-- Short task A --
Copy the passage on abundance and Orthodox monasticism below, word for word and in full.

= = = = =

It is hard to read the Old Testament without running accross the concepts of blessing and abundance. We tend to think of abundance as a piling up of manufactured goods. As they say, "The one who dies with the most toys wins." Since moving out to the farm, I have broadened my definition. Clean skies, lush grass, trees in full leaf. Here are blessing and abundance illustrated in the third picture for Gideon's top five.

Monday, March 21, 2005

The latter part of the twentieth century was remarkable for the new flowering of Orthodox monasticism. As much as I appreciate the restoration of the great monasteries on Athos and the introduction of traditional monasticism to America and around the world, I have a special affection for those in the monastic life who follow a less conventional path, usually alone, without great fame or prestige. One such person was Mother Gavrilia, or to more properly anglicize the name, Mother Gabriel. I will not attempt to summarize her life, but instead will refer you to an excellent article at the Orthodox Peace Fellowship web site. There is also a good page at the web site of St. Gregory Palamas Monastery. For a selection of her sayings, go here. Since I still owe Gideon Strauss an answer to his questions, I will quote one that he may appreciate:

Someone said that a Christian is he who purifies love and sanctifies work.

= = = = =

-- Short task B --
Report every line in the rows that contains the string "time".

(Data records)

= = = = =

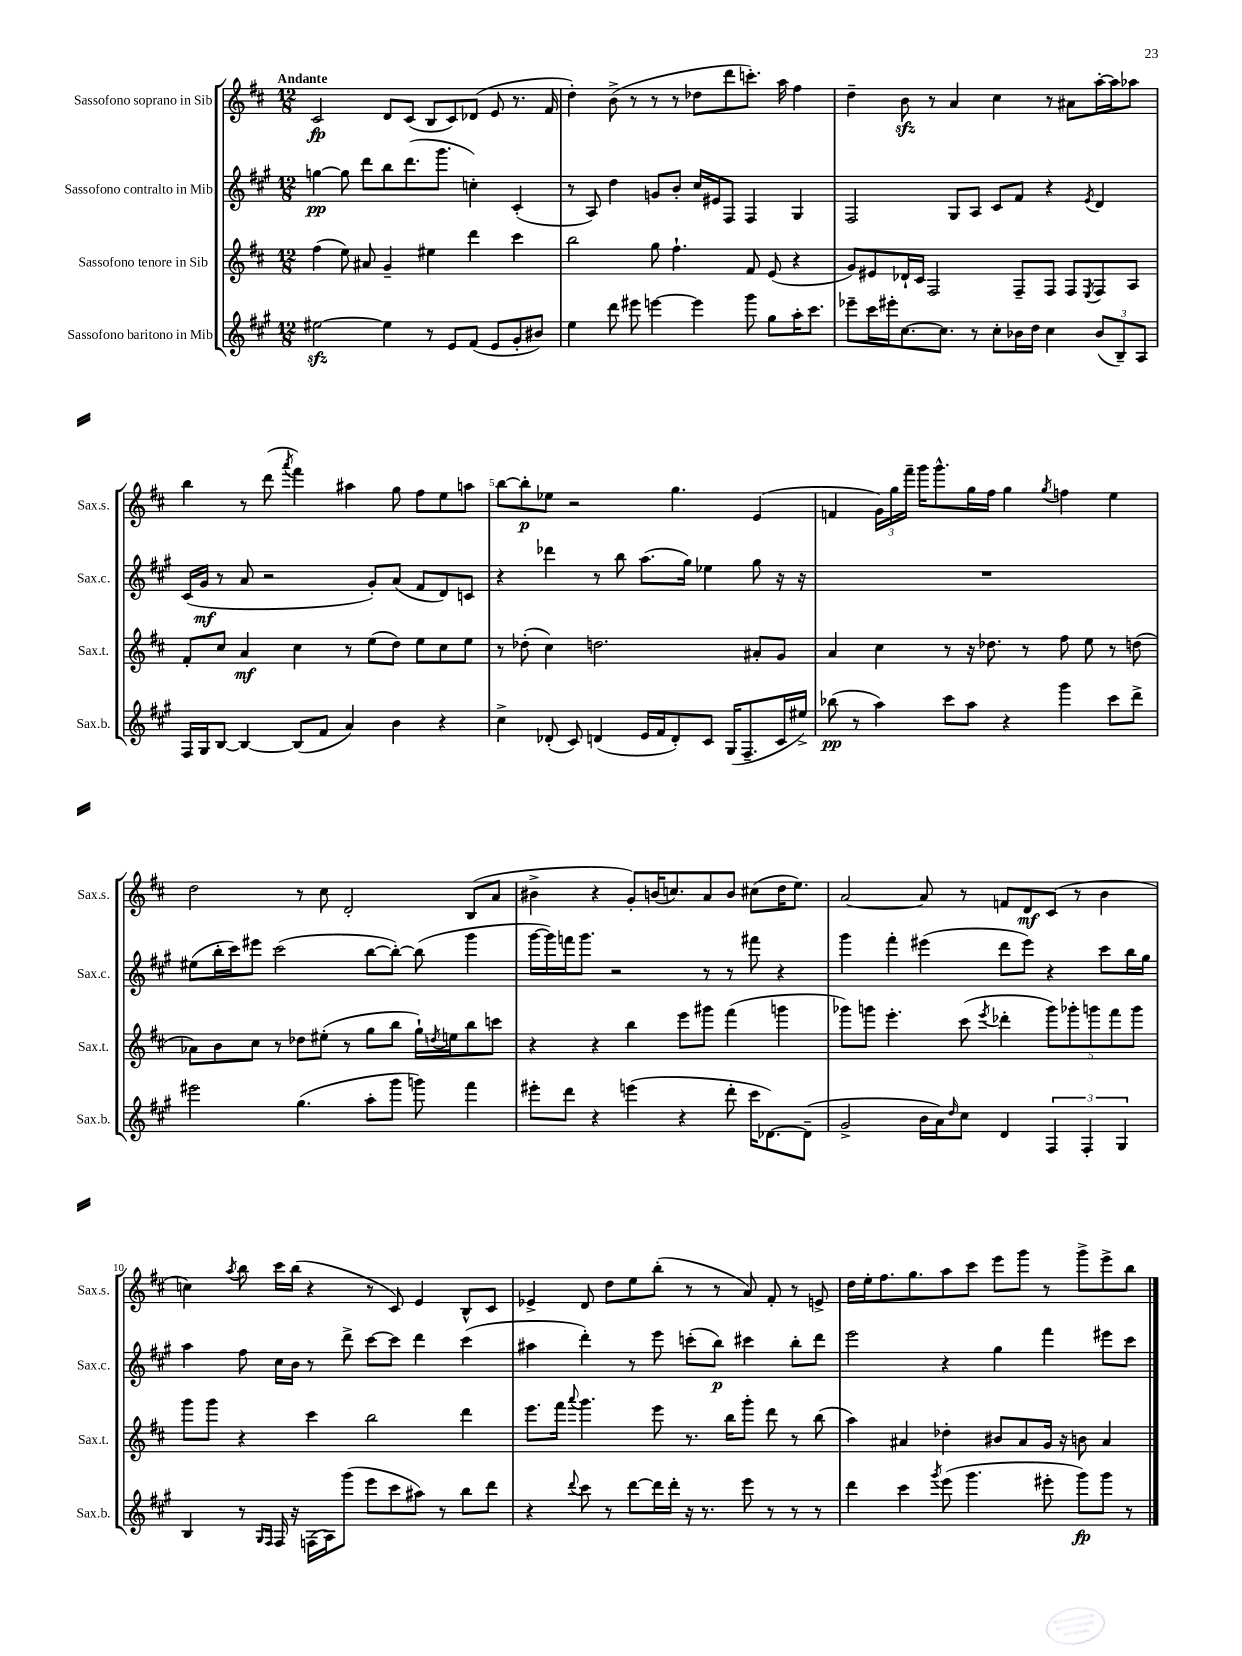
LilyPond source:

<<
\new StaffGroup <<
\new Staff = "s0" \with { instrumentName = "Sassofono soprano in Sib" shortInstrumentName = "Sax.s." } {
    \clef treble \key d \major \numericTimeSignature \time 12/8 \tempo "Andante"
    cis'2\fp d'8 cis'8( b8 cis'8) des'8( e'8 r8. fis'16 |
    d''4-.) b'8->( r8 r8 r8 des''8 d'''8 c'''8.-.) a''16 fis''4 |
    d''4-- b'8\sfz r8 a'4 cis''4 r8 ais'8 a''16~-. a''16 aes''8 |
    b''4 r8 d'''8( \acciaccatura { a'''8 } fis'''4) ais''4 g''8 fis''8 e''8 a''8 |
    b''8~ b''8-.\p ees''8 r2 g''4. e'4( |
    f'4 \tuplet 3/2 { g'16) g''16 fis'''16-- } g'''16 g'''8.-^ g''16 fis''16 g''4 \acciaccatura { g''8 } f''4 e''4 |
    d''2 r8 cis''8 d'2-. b8( a'8 |
    bis'4-> r4 g'8-.) b'16( c''8.) a'8 b'8 cis''8( d''16 e''8.) |
    a'2~ a'8 r8 f'8 d'8\mf cis'8( r8 b'4 |
    c''4) \acciaccatura { a''8 } b''8 cis'''16 b''16( r4 r8 cis'8) e'4 b8-^ cis'8 |
    ees'4-> d'8 d''8 e''8 b''8-.( r8 r8 a'8) fis'8-. r8 e'8-> |
    d''16 e''16-. fis''8. g''8. a''8 cis'''8 e'''8 g'''8 r8 g'''8-> e'''8-> b''8 \bar "|." |
}
\new Staff = "s1" \with { instrumentName = "Sassofono contralto in Mib" shortInstrumentName = "Sax.c." } {
    \clef treble \key a \major \numericTimeSignature \time 12/8
    g''4~\pp g''8 d'''8 b''8 d'''8.( gis'''8. c''4-.) cis'4-.( |
    r8 a8) d''4 g'8 b'8-. cis''16 eis'16 fis8 fis4 gis4 |
    fis2 gis8 a8 cis'8 fis'8 r4 \acciaccatura { e'8 } d'4 |
    cis'16( gis'16\mf r8 a'8 r2 gis'8-.) a'8( fis'8 d'8) c'8 |
    r4 des'''4 r8 b''8 a''8.( gis''16) ees''4 gis''8 r16 r16 |
    R1. |
    eis''8( b''16-. cis'''16) eis'''8 cis'''2( b''8~ b''8~-.) b''8( gis'''4 |
    gis'''16~ gis'''16) f'''16 gis'''8. r2 r8 r8 fis'''8 r4 |
    gis'''4 fis'''4-. eis'''4( d'''8 eis'''8) r4 cis'''8 b''16 gis''16 |
    a''4 fis''8 cis''16 b'16 r8 d'''8-> cis'''8~ cis'''8 d'''4 cis'''4( |
    ais''4 d'''4-.) r8 e'''8 c'''8-.( b''8\p) cis'''4 b''8-. d'''8 |
    e'''2 r4 gis''4 fis'''4 eis'''8 cis'''8 \bar "|." |
}
\new Staff = "s2" \with { instrumentName = "Sassofono tenore in Sib" shortInstrumentName = "Sax.t." } {
    \clef treble \key d \major \numericTimeSignature \time 12/8
    fis''4( e''8) ais'8 g'4-- eis''4 d'''4 cis'''4 |
    b''2 g''8 fis''4.-! fis'8 e'8( r4 |
    g'8) eis'8 des'16-! cis'16 fis2 fis8-- fis8 fis8 \acciaccatura { e8 } fis8 a8 |
    fis'8-. cis''8 a'4\mf cis''4 r8 e''8( d''8) e''8 cis''8 e''8 |
    r8 des''8-.( cis''4) d''2. ais'8-. g'8 |
    a'4 cis''4 r8 r16 des''8. r8 fis''8 e''8 r8 d''8( |
    aes'8) b'8 cis''8 r8 des''8 eis''8-.( r8 g''8 b''8 g''16-!) \acciaccatura { d''8 } e''16 b''8 c'''8 |
    r4 r4 b''4 e'''8 gis'''8 fis'''4( g'''4 |
    ges'''8) g'''8 e'''4.-. cis'''8( \acciaccatura { e'''8 } des'''4-. \tuplet 5/4 { g'''8) ges'''8-. g'''8 fis'''8 g'''8 } |
    g'''8 g'''8 r4 cis'''4 b''2 d'''4 |
    e'''8. fis'''16 \appoggiatura { a'''8 } g'''4. e'''8 r8. b''16 g'''8-. d'''8 r8 b''8( |
    a''4) ais'4 des''4-. bis'8 ais'8 g'16 r16 b'8 ais'4 \bar "|." |
}
\new Staff = "s3" \with { instrumentName = "Sassofono baritono in Mib" shortInstrumentName = "Sax.b." } {
    \clef treble \key a \major \numericTimeSignature \time 12/8
    eis''2~\sfz eis''4 r8 e'8 fis'8( e'8 gis'8-. bis'8) |
    e''4 d'''8 eis'''8 e'''4~ e'''4 gis'''8 gis''8 a''16-. cis'''8. |
    ees'''8-- cis'''16 eis'''16-. cis''8.~ cis''8. r8 cis''8-. bes'16 d''16 cis''4 \tuplet 3/2 { bes'8( b8--) a8 } |
    fis16 gis16 b8~ b4~ b8( fis'8 a'4) b'4 r4 |
    cis''4-> des'8-.( cis'8) d'4( e'16 fis'16 d'8-.) cis'8 gis16( fis8.-- cis'16 eis''16->) |
    bes''8\pp( r8 a''4) cis'''8 a''8 r4 gis'''4 cis'''8 d'''8-> |
    eis'''2 gis''4.( a''8-. gis'''8 g'''8) fis'''4 |
    eis'''8-. d'''8 r4 e'''4( r4 d'''8-. cis'''16 des'8.~) des'8--( |
    gis'2-> b'16 a'16) \grace { d''16 } cis''8 d'4 \tuplet 3/2 { fis4 fis4-. gis4 } |
    b4 r8 \grace { gis16 fis16 } fis16 r16 f16( a16) gis'''8( e'''8 cis'''8 ais''8) r8 b''8 d'''8 |
    r4 \appoggiatura { d'''8 } cis'''8 r8 d'''8~ d'''16 d'''16-. r16 r8. e'''8 r8 r8 r8 |
    d'''4 cis'''4 \acciaccatura { gis'''8 } e'''8( gis'''4. eis'''8-. gis'''8\fp) gis'''8 r8 \bar "|." |
}
>>
>>
\layout { \context { \Score \override BarNumber.break-visibility = ##(#f #t #t) barNumberVisibility = #(every-nth-bar-number-visible 5) } }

= = = = =

-- Task output A --
It is hard to read the Old Testament without running accross the concepts of blessing and abundance. We tend to think of abundance as a piling up of manufactured goods. As they say, "The one who dies with the most toys wins." Since moving out to the farm, I have broadened my definition. Clean skies, lush grass, trees in full leaf. Here are blessing and abundance illustrated in the third picture for Gideon's top five.

Monday, March 21, 2005

The latter part of the twentieth century was remarkable for the new flowering of Orthodox monasticism. As much as I appreciate the restoration of the great monasteries on Athos and the introduction of traditional monasticism to America and around the world, I have a special affection for those in the monastic life who follow a less conventional path, usually alone, without great fame or prestige. One such person was Mother Gavrilia, or to more properly anglicize the name, Mother Gabriel. I will not attempt to summarize her life, but instead will refer you to an excellent article at the Orthodox Peace Fellowship web site. There is also a good page at the web site of St. Gregory Palamas Monastery. For a selection of her sayings, go here. Since I still owe Gideon Strauss an answer to his questions, I will quote one that he may appreciate:

Someone said that a Christian is he who purifies love and sanctifies work.

-- Task output B --
    \clef treble \key d \major \numericTimeSignature \time 12/8 \tempo "Andante"
    \clef treble \key a \major \numericTimeSignature \time 12/8
    \clef treble \key d \major \numericTimeSignature \time 12/8
    \clef treble \key a \major \numericTimeSignature \time 12/8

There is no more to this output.